NOW HOW DO WE FIX THE PROBLEM
There is a disagreement on whether individual market competition or group purchasing can best achieve cost containment while promoting access to valuable innovations in care. This is very important because from what I witnessed in single payor government run health care systems innovations and creativity is sorely lacking. In addition to systems like Canada’s protectionism seems to be instilled in the frame work. Protection of the status quo which is also a big problem. There are proposals to change how people get insured, supporting a shift from employer-based and public coverage to the individual (i.e. nongroup) market. There all proposals, that seek to reform current coverage options by building on existing sources of coverage. Others support a shift from private to public insurance (e.g., a single-payor system). I am not convinced that this solution is the Holy Grail for America. Beyond these differences, health reform proposals are similar in their goals of improving the value, sustainability, quality, and coverage of health care for all Americans.

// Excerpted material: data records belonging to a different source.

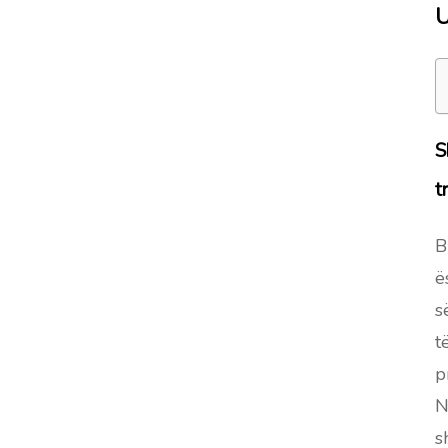
U
S
t
B
ë
s
t
p
N
s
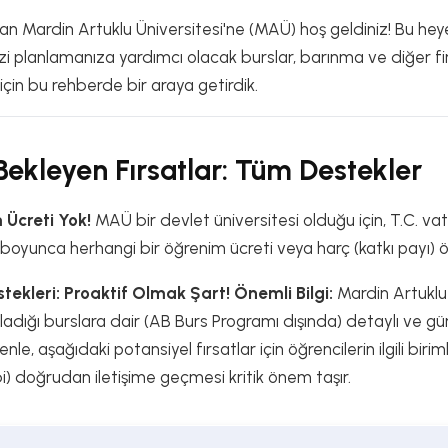
lan Mardin Artuklu Üniversitesi'ne (MAÜ) hoş geldiniz! Bu hey
zi planlamanıza yardımcı olacak burslar, barınma ve diğer fi
n için bu rehberde bir araya getirdik.
ekleyen Fırsatlar: Tüm Destekler
 Ücreti Yok!
MAÜ bir devlet üniversitesi olduğu için, T.C. va
 boyunca herhangi bir öğrenim ücreti veya harç (katkı payı)
stekleri: Proaktif Olmak Şart!
Önemli Bilgi:
Mardin Artuklu 
dığı burslara dair (AB Burs Programı dışında) detaylı ve günc
, aşağıdaki potansiyel fırsatlar için öğrencilerin ilgili biriml
bi) doğrudan iletişime geçmesi kritik önem taşır.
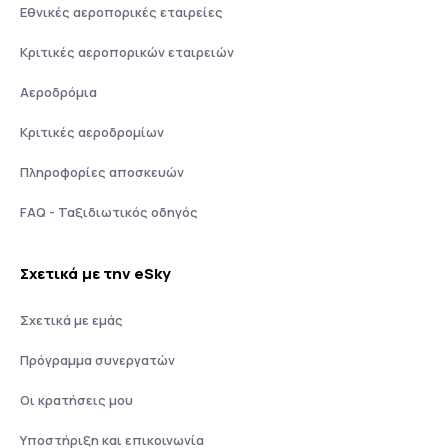
Εθνικές αεροπορικές εταιρείες
Κριτικές αεροπορικών εταιρειών
Αεροδρόμια
Κριτικές αεροδρομίων
Πληροφορίες αποσκευών
FAQ - Ταξιδιωτικός οδηγός
Σχετικά με την eSky
Σχετικά με εμάς
Πρόγραμμα συνεργατών
Οι κρατήσεις μου
Υποστήριξη και επικοινωνία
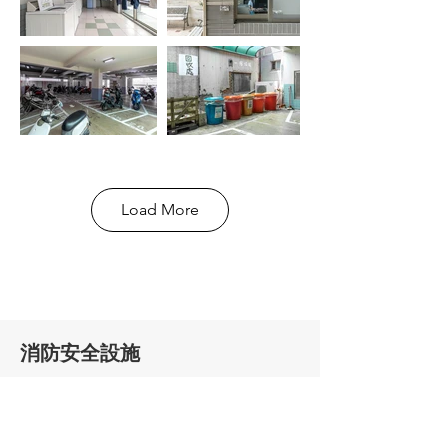
Load More
消防安全設施
受信總機、室內外偵煙器、擴音喇叭、樓
梯口逃生指示燈、室內消防栓、滅火器、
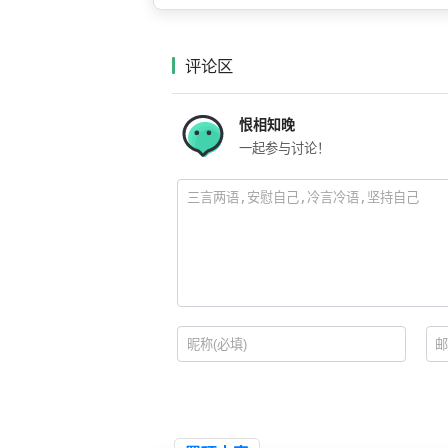
评论区
恨相知晚
一起参与讨论！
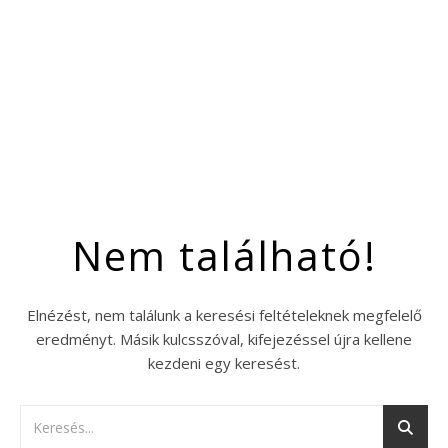
Nem található!
Elnézést, nem találunk a keresési feltételeknek megfelelő
eredményt. Másik kulcsszóval, kifejezéssel újra kellene
kezdeni egy keresést.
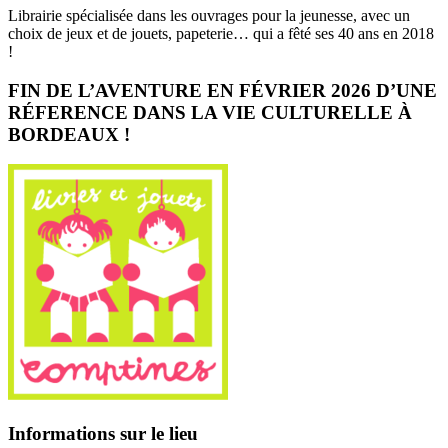
Librairie spécialisée dans les ouvrages pour la jeunesse, avec un
choix de jeux et de jouets, papeterie… qui a fêté ses 40 ans en 2018
!
FIN DE L’AVENTURE EN FÉVRIER 2026 D’UNE
RÉFERENCE DANS LA VIE CULTURELLE À
BORDEAUX !
Informations sur le lieu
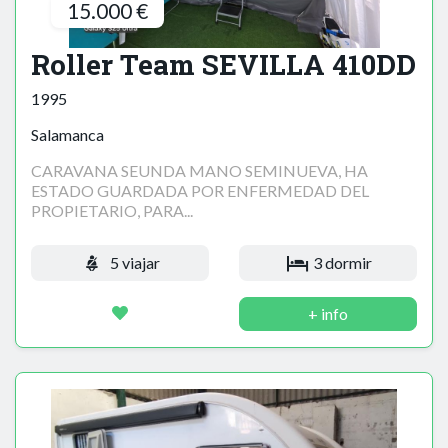
15.000 €
Roller Team SEVILLA 410DD
1995
Salamanca
CARAVANA SEUNDA MANO SEMINUEVA, HA
ESTADO GUARDADA POR ENFERMEDAD DEL
PROPIETARIO, PARA...
5 viajar
3 dormir
+ info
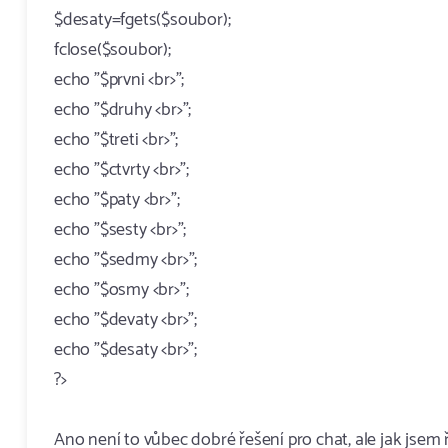
$desaty=fgets($soubor);
fclose($soubor);
echo "$prvni <br>";
echo "$druhy <br>";
echo "$treti <br>";
echo "$ctvrty <br>";
echo "$paty <br>";
echo "$sesty <br>";
echo "$sedmy <br>";
echo "$osmy <br>";
echo "$devaty <br>";
echo "$desaty <br>";
?>
Ano není to vůbec dobré řešení pro chat, ale jak jsem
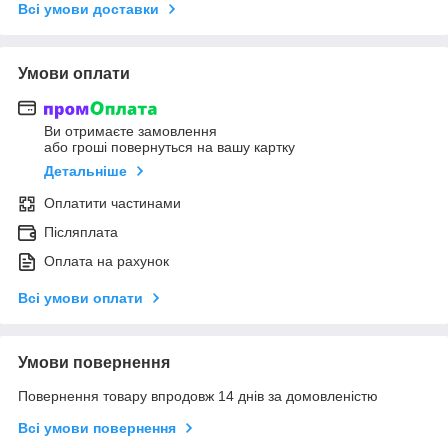
Всі умови доставки
Умови оплати
Ви отримаєте замовлення
або гроші повернуться на вашу картку
Детальніше
Оплатити частинами
Післяплата
Оплата на рахунок
Всі умови оплати
Умови повернення
Повернення товару впродовж 14 днів за домовленістю
Всі умови повернення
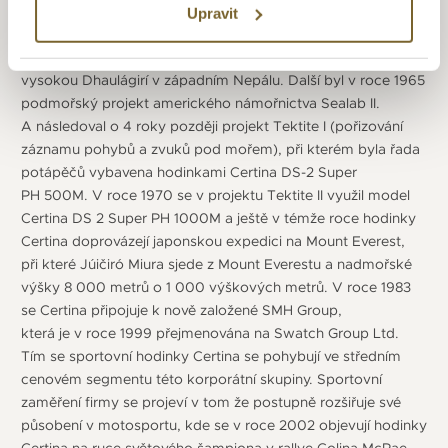
hodinky Certina. Výjimečná odolnost hodinek se ihned
Upravit
projevila při náročných expedicích. První byla expedice
do Himalájí a to první úspěšný výstup na 8 167 metrů
vysokou Dhaulágirí v západním Nepálu. Další byl v roce 1965
podmořský projekt amerického námořnictva Sealab II.
A následoval o 4 roky později projekt Tektite I (pořizování
záznamu pohybů a zvuků pod mořem), při kterém byla řada
potápěčů vybavena hodinkami Certina DS-2 Super
PH 500M. V roce 1970 se v projektu Tektite II využil model
Certina DS 2 Super PH 1000M a ještě v témže roce hodinky
Certina doprovázejí japonskou expedici na Mount Everest,
při které Júičiró Miura sjede z Mount Everestu a nadmořské
výšky 8 000 metrů o 1 000 výškových metrů. V roce 1983
se Certina připojuje k nově založené SMH Group,
která je v roce 1999 přejmenována na Swatch Group Ltd.
Tím se sportovní hodinky Certina se pohybují ve středním
cenovém segmentu této korporátní skupiny. Sportovní
zaměření firmy se projeví v tom že postupně rozšiřuje své
působení v motosportu, kde se v roce 2002 objevují hodinky
Certina na ruce světového šampiona v rallye Colina McRae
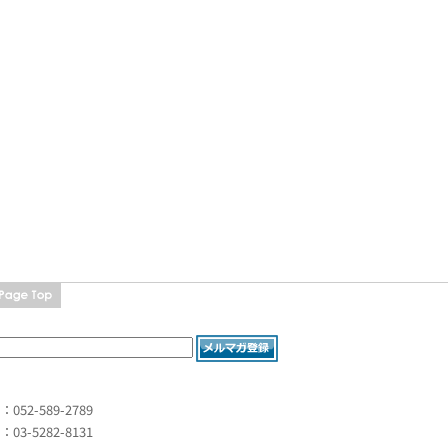
L：052-589-2789
L：03-5282-8131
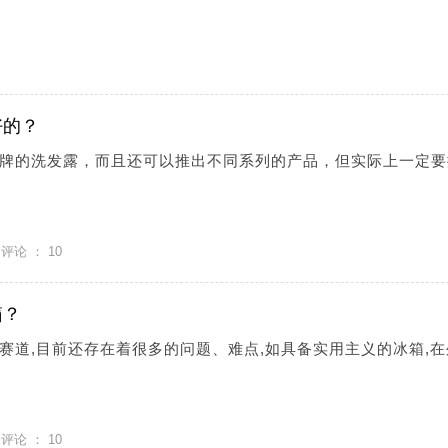
好的？
牌的洗发露，而且还可以推出不同系列的产品，但实际上一定要
评论 ：
10
箱？
赛道,目前还存在着很多的问题、难点,如具备实用主义的冰箱,在
评论 ：
10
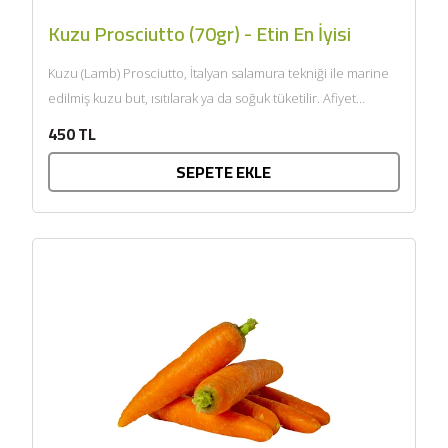
Kuzu Prosciutto (70gr) - Etin En İyisi
Kuzu (Lamb) Prosciutto, İtalyan salamura tekniği ile marine
edilmiş kuzu but, ısıtılarak ya da soğuk tüketilir. Afiyet
olsun....
450 TL
SEPETE EKLE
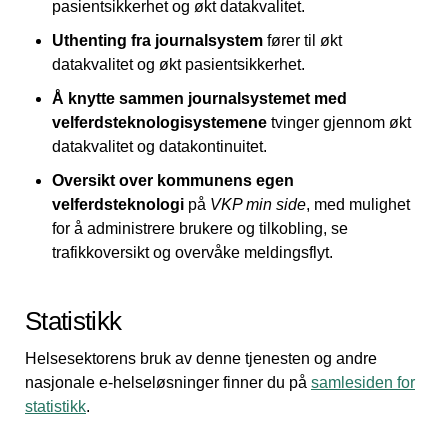
pasientsikkerhet og økt datakvalitet.
Uthenting fra journalsystem
fører til økt
datakvalitet og økt pasientsikkerhet.
Å knytte sammen journalsystemet med
velferdsteknologisystemene
tvinger gjennom økt
datakvalitet og datakontinuitet.
Oversikt over kommunens egen
velferdsteknologi
på
VKP min side
, med mulighet
for å administrere brukere og tilkobling, se
trafikkoversikt og overvåke meldingsflyt.
Statistikk
Helsesektorens bruk av denne tjenesten og andre
nasjonale e-helseløsninger finner du på
samlesiden for
statistikk
.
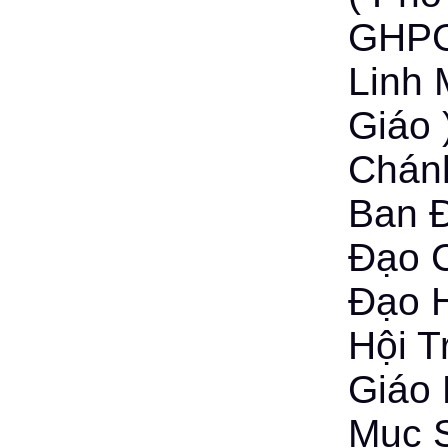
GHPG
Linh 
Giáo 
Chánh
Ban Đ
Đạo C
Đạo H
Hội T
Giáo 
Mục 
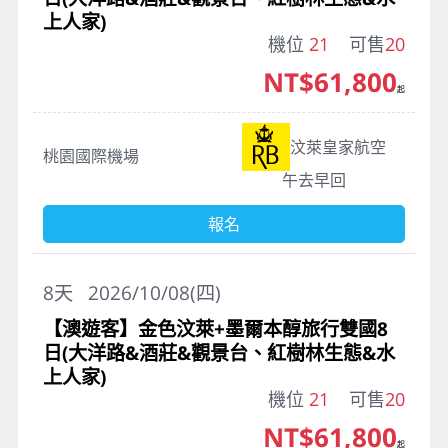
上人家)
機位
21
可售
20
NT$61,800
起
汶萊皇家航空
桃園國際機場
午去早回
報名
8
天
2026/10/08(四)
【澳遊客】金色汶萊+墨爾本醇旅行雙國8
日(大洋路&酒莊&觀景台、紅樹林生態&水
上人家)
機位
21
可售
20
NT$61,800
起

They often include policies that promote practices of sharing information through health information technology; make useful price and quality information available to patients, providers, and purchasers; and invest in health services research to better guide public policy decisions. Perhaps most critically, the need to constrain health care costs is an overarching theme of many health reform proposals. That, in turn, has yielded support for policies such as aligning financial incentives for providers and patients toward early and effective disease detection. One thing is clear this is the perfect time to reform US health care. This could not have happened before this time the current economic climate is the perfect storm so to speak for change. So the way I see it is whoever can come up with a way to cover all Americans, foster innovation and technological advances. Promote competition, contain costs, train additional physicians and nurses as well as fast track and train international physicians and nurses. Without destroying the free market innovations that makes America great has a beautiful mind.